Start of Dataset

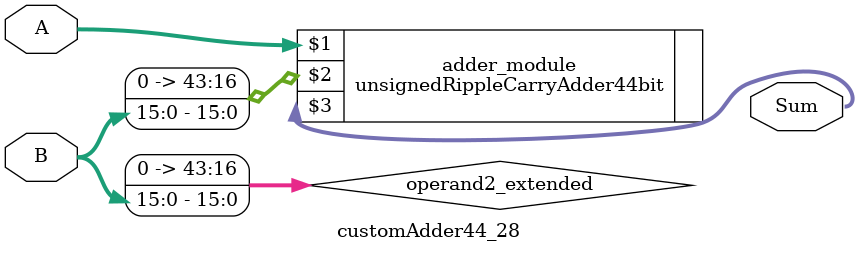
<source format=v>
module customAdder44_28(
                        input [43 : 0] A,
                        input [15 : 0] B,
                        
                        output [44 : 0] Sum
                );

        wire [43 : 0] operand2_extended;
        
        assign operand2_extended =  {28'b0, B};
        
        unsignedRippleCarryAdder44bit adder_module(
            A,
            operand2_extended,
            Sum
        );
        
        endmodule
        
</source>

End of Dataset
Start of Dataset

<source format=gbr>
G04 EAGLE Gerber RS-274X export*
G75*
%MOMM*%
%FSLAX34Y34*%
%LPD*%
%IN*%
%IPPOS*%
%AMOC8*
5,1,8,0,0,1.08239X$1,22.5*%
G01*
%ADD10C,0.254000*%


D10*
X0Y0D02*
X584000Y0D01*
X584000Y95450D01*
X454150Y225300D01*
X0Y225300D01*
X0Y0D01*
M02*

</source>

End of Dataset
Start of Dataset

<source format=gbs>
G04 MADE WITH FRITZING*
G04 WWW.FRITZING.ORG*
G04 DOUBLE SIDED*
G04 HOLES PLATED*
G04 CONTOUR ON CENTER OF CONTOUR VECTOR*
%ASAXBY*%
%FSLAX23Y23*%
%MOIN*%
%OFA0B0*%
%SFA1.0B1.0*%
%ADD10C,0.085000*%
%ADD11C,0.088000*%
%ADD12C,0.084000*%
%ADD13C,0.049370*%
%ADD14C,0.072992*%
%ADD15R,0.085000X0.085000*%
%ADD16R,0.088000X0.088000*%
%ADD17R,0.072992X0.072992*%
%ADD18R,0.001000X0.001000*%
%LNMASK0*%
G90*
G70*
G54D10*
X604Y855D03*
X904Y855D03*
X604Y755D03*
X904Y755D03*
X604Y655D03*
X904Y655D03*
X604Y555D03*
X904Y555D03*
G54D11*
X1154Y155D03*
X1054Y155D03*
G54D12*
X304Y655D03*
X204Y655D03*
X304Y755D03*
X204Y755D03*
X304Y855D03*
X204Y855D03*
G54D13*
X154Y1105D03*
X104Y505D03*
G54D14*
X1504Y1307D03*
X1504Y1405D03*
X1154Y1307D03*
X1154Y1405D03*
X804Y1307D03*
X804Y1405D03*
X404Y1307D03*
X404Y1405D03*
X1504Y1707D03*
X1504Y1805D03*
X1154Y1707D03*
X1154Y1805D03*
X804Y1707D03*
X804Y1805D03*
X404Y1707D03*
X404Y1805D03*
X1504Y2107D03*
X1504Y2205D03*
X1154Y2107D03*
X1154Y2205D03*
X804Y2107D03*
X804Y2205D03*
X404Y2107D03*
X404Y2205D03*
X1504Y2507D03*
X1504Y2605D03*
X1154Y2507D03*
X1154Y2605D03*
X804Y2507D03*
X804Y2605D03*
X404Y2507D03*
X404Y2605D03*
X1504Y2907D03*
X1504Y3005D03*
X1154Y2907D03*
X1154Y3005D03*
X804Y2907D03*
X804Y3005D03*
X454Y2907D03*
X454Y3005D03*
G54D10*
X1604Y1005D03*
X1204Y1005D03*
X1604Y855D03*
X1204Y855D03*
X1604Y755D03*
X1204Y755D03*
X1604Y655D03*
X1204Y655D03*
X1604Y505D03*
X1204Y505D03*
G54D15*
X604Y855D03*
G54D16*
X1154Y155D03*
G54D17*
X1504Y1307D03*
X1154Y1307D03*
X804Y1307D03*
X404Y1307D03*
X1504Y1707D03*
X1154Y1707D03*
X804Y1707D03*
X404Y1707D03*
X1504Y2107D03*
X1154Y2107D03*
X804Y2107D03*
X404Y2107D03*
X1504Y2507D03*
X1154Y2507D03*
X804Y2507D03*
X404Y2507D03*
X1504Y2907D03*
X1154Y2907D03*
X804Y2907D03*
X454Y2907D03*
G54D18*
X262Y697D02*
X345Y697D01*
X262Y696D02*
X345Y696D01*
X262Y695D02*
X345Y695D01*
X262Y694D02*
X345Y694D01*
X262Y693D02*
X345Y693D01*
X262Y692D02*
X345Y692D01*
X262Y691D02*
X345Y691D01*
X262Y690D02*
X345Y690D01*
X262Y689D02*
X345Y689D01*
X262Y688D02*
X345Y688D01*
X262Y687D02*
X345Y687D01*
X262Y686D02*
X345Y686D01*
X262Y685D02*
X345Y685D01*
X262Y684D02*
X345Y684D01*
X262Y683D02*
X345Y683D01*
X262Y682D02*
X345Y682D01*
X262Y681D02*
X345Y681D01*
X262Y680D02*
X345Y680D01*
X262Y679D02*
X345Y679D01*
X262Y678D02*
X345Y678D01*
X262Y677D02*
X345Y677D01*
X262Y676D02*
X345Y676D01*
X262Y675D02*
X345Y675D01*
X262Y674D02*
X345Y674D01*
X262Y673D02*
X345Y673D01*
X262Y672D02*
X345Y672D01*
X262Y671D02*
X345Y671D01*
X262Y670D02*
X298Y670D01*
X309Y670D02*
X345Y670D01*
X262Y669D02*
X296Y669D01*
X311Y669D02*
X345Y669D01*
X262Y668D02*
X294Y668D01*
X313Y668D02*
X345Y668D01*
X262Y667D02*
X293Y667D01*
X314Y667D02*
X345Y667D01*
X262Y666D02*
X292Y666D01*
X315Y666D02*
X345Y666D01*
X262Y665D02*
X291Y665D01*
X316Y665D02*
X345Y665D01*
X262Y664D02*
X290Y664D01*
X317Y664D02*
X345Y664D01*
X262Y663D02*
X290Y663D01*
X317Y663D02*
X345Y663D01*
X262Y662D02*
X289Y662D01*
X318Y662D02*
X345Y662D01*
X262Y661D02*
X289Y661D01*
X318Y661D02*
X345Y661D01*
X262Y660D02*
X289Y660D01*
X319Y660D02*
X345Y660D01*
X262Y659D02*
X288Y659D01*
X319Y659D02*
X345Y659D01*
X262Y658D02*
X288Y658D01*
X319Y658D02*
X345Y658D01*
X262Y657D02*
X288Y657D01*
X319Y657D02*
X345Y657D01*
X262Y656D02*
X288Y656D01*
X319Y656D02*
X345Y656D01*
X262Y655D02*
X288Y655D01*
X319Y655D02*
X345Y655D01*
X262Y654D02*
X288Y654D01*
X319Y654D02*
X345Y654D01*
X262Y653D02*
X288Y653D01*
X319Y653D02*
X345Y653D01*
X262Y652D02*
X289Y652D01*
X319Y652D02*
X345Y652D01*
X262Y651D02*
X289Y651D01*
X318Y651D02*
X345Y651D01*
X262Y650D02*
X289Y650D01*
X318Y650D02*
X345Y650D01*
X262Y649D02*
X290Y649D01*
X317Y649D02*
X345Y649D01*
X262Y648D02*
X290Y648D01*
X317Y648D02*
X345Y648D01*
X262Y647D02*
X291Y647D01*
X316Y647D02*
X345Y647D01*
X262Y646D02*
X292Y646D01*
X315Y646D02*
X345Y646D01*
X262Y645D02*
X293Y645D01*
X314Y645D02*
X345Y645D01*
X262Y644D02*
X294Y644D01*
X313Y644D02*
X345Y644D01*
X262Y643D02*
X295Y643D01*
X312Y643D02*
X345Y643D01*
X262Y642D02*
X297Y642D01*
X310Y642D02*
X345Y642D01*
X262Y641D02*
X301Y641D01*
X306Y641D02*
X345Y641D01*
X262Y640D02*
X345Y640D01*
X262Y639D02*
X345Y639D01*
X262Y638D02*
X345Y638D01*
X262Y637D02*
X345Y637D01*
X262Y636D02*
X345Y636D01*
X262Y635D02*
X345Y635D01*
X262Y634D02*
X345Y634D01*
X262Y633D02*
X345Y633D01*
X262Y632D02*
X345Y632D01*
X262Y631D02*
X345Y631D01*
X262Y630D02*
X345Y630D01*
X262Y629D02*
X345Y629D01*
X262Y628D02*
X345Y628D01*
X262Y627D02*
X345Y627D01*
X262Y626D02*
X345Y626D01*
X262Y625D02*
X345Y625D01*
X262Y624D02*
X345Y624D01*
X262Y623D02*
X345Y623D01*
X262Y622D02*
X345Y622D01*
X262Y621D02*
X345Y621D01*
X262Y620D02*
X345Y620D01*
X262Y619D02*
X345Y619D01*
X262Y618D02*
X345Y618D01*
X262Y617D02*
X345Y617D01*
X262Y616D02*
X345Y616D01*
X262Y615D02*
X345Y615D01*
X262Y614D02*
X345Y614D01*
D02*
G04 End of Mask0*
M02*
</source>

End of Dataset

Your goal: In the entries above, find lines with "FRITZING" and copy each.

Output below:
G04 MADE WITH FRITZING*
G04 WWW.FRITZING.ORG*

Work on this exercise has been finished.